On 20-05-2014 13:44, Viktor Dukhovni wrote:
On Tue, May 20, 2014 at 02:25:49PM +0200, Thomas Leuxner wrote:

In any case you miserably failed to elaborate how to mitigate
the issue other than stating 'revert the change'.

Without defending the tone of that advice, I'd like to affirm its
technical content.  Receiving MTAs should not disable SSLv3, they
gain nothing by doing so, all that happens is that clients that
are only capable of SSLv3 are forced to send in the clear.

Even sending MTAs should not disable SSLv3, since it is possible
and normal to send all relevant TLSv1 and later extensions in SSLv3
HELLO messages (provided the client also offers to negotiate
TLSv1 or greater), they just get ignored by SSLv3-only servers.

Opportunistic TLS is sometimes counter-intuitive, attempting to
make it stronger by removing weaker features actually makes it
weaker.  Don't give in to the urge to tweak TLS settings, they
are largely fine as they are.


Is it not true though that allowing weak features merely gives the illusion of security? It could be argued that a weak method is technically no better than no encryption so removing the weak method just removes the illusion (which some would say was a gain).

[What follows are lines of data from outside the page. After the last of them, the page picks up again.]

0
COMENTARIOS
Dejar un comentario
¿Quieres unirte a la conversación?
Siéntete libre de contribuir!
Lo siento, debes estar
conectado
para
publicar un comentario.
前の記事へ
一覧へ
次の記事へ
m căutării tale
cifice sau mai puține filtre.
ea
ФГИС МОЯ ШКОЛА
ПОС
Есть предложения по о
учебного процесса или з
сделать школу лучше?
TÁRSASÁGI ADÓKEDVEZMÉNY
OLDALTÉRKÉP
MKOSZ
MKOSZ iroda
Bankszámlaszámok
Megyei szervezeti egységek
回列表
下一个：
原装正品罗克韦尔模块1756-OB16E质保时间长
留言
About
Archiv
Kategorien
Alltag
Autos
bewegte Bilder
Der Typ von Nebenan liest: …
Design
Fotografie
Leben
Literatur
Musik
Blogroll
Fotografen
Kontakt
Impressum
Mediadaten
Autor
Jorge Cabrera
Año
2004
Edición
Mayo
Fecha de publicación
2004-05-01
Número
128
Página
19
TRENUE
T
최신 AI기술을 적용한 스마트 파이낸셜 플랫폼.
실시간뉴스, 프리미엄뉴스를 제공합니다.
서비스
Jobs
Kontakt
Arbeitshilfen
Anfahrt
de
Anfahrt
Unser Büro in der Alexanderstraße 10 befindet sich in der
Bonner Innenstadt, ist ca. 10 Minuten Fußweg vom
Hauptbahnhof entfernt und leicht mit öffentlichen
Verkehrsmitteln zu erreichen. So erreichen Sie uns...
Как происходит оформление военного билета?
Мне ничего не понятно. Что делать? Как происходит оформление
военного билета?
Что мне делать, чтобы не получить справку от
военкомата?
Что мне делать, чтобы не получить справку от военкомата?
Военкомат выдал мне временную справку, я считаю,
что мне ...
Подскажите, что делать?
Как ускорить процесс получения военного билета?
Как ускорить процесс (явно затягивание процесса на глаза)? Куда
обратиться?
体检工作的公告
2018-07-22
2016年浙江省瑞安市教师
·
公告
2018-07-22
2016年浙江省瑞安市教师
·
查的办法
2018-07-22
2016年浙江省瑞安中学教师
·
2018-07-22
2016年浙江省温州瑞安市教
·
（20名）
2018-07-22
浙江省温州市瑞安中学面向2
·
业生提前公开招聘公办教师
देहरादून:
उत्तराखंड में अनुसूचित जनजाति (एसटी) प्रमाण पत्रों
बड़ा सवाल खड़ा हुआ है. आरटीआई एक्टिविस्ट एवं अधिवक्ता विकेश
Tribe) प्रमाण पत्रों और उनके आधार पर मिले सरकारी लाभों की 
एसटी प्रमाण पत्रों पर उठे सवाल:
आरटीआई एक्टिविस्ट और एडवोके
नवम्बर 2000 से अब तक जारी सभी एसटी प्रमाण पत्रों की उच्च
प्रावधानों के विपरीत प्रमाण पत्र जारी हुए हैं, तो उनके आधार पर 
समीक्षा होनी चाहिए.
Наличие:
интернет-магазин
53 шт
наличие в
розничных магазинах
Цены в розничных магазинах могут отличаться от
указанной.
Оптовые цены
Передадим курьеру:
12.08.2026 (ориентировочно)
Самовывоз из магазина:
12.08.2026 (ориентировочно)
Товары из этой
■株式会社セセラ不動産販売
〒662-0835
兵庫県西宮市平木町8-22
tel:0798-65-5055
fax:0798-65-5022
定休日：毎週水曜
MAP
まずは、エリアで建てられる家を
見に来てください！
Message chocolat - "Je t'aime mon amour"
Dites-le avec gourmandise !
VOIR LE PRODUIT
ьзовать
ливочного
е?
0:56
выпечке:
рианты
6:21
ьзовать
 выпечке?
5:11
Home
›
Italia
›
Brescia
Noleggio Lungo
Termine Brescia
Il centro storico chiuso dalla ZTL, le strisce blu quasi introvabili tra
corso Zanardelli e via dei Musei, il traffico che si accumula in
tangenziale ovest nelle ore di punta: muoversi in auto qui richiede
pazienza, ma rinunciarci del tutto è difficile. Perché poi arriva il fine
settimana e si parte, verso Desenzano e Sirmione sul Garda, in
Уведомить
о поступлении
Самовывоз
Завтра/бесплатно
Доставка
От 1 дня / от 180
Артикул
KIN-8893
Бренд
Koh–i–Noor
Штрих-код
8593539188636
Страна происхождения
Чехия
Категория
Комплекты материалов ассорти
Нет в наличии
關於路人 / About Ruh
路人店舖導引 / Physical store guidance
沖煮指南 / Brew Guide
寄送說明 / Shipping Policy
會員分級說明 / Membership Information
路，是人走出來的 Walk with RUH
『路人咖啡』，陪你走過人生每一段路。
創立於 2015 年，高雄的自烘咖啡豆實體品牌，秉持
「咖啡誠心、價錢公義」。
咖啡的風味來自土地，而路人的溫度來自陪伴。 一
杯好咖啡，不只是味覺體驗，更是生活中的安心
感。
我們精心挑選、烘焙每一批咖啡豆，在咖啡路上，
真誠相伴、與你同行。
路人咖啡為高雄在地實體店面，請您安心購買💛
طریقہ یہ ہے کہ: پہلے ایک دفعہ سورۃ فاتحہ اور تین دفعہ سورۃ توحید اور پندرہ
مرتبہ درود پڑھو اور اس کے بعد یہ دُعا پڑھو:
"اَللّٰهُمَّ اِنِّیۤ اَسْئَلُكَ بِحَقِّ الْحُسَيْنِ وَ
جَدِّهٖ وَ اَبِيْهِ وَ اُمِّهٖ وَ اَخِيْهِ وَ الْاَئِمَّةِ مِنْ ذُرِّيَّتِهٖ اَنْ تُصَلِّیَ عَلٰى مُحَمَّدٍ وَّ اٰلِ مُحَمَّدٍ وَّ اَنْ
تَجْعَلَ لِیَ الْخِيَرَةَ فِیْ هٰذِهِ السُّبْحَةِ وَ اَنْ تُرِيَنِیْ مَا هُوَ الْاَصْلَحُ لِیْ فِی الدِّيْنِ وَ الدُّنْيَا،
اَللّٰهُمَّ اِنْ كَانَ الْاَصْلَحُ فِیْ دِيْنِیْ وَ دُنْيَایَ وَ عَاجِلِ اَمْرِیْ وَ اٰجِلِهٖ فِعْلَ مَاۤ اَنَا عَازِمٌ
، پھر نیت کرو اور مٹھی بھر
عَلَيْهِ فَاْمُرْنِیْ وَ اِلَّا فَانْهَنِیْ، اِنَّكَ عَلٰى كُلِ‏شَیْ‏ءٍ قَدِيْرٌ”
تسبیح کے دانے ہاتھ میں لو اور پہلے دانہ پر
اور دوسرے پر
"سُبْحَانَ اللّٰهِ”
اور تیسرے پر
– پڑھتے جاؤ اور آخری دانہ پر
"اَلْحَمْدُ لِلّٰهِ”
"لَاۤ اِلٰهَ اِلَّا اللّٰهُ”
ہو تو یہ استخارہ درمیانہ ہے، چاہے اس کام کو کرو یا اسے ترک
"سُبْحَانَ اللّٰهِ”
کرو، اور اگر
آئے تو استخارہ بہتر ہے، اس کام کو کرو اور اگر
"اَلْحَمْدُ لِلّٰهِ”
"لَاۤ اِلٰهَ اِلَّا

In an upcoming Postfix 2.12 snapshot, I will change the definition
of tls_export_cipherlist to by default exclude "EXPORT" and "LOW"
ciphers, you can achieve the same effect now by setting:

    smtp_tls_exclude_ciphers = EXPORT, LOW
    smtpd_tls_exclude_ciphers = EXPORT, LOW

The reason this is safe, is that fortunately there are no longer
any systems that are not capable of using one of the stronger
ciphersuites, at least RC4-128 or 3DES.

Most other "hardening" configuration changes are likely to reduce,
rather than improve SMTP transport security.

I've heard anecdotes of clients not using the best mutually supported encryption and instead just using whatever's first in the list of methods accepted by the server. I don't have anything to back this up though. Ever heard of this? If this was true, then disabling weak methods might be beneficial.